>>>

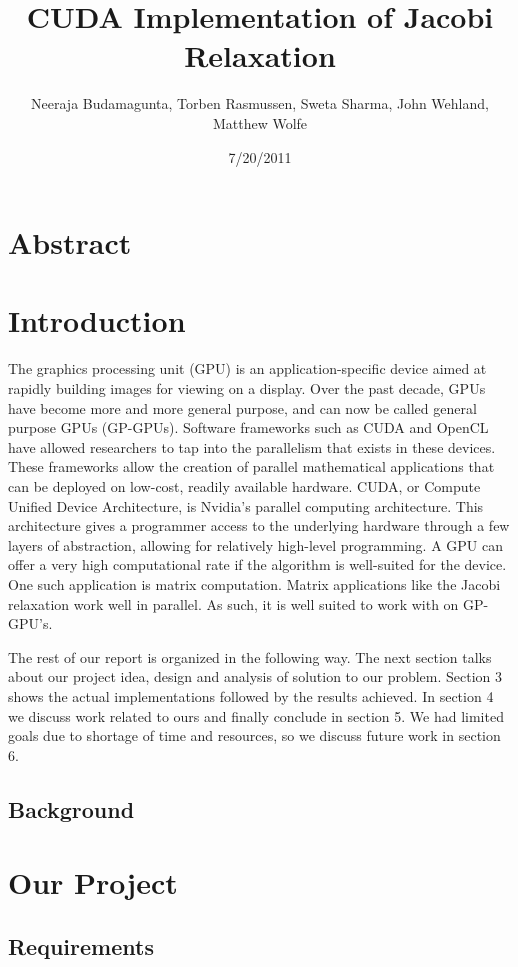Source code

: \documentclass[11pt, twocolumn]{article}
\title{CUDA Implementation of Jacobi Relaxation}
\author{Neeraja Budamagunta, Torben Rasmussen, Sweta Sharma, John Wehland, Matthew Wolfe}
\date{7/20/2011}
\begin{document}
\maketitle
\section{Abstract}
\section{Introduction} %
The graphics processing unit (GPU) is an application-specific device aimed at rapidly building images for viewing on a display.
Over the past decade, GPUs have become more and more general purpose, and can now be called general purpose GPUs (GP-GPUs).
Software frameworks such as CUDA and OpenCL have allowed researchers to tap into the parallelism that exists in these devices.
These frameworks allow the creation of parallel mathematical applications that can be deployed on low-cost, readily available hardware.
CUDA, or Compute Unified Device Architecture, is Nvidia's parallel computing architecture.
This architecture gives a programmer access to the underlying hardware through a few layers of abstraction, allowing for relatively high-level programming.
A GPU can offer a very high computational rate if the algorithm is well-suited for the device.
One such application is matrix computation.
Matrix applications like the Jacobi relaxation work well in parallel.
As such, it is well suited to work with on GP-GPU’s.

The rest of our report is organized in the following way.
The next section talks about our project idea, design and analysis of solution to our problem.
Section 3 shows the actual implementations followed by the results achieved.
In section 4 we discuss work related to ours and finally conclude in section 5.
We had limited goals due to shortage of time and resources, so we discuss future work in section 6.

    \subsection{Background} %

\section{Our Project}
    \subsection{Requirements} %
\end{document}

<<<

The problem – Repeat the listing word for word, and skip every picture it contains.

Expected answer –
Source code

: \documentclass[11pt, twocolumn]{article}
\title{CUDA Implementation of Jacobi Relaxation}
\author{Neeraja Budamagunta, Torben Rasmussen, Sweta Sharma, John Wehland, Matthew Wolfe}
\date{7/20/2011}
\begin{document}
\maketitle
\section{Abstract}
\section{Introduction} %
The graphics processing unit (GPU) is an application-specific device aimed at rapidly building images for viewing on a display.
Over the past decade, GPUs have become more and more general purpose, and can now be called general purpose GPUs (GP-GPUs).
Software frameworks such as CUDA and OpenCL have allowed researchers to tap into the parallelism that exists in these devices.
These frameworks allow the creation of parallel mathematical applications that can be deployed on low-cost, readily available hardware.
CUDA, or Compute Unified Device Architecture, is Nvidia's parallel computing architecture.
This architecture gives a programmer access to the underlying hardware through a few layers of abstraction, allowing for relatively high-level programming.
A GPU can offer a very high computational rate if the algorithm is well-suited for the device.
One such application is matrix computation.
Matrix applications like the Jacobi relaxation work well in parallel.
As such, it is well suited to work with on GP-GPU’s.

The rest of our report is organized in the following way.
The next section talks about our project idea, design and analysis of solution to our problem.
Section 3 shows the actual implementations followed by the results achieved.
In section 4 we discuss work related to ours and finally conclude in section 5.
We had limited goals due to shortage of time and resources, so we discuss future work in section 6.

    \subsection{Background} %

\section{Our Project}
    \subsection{Requirements} %
\end{document}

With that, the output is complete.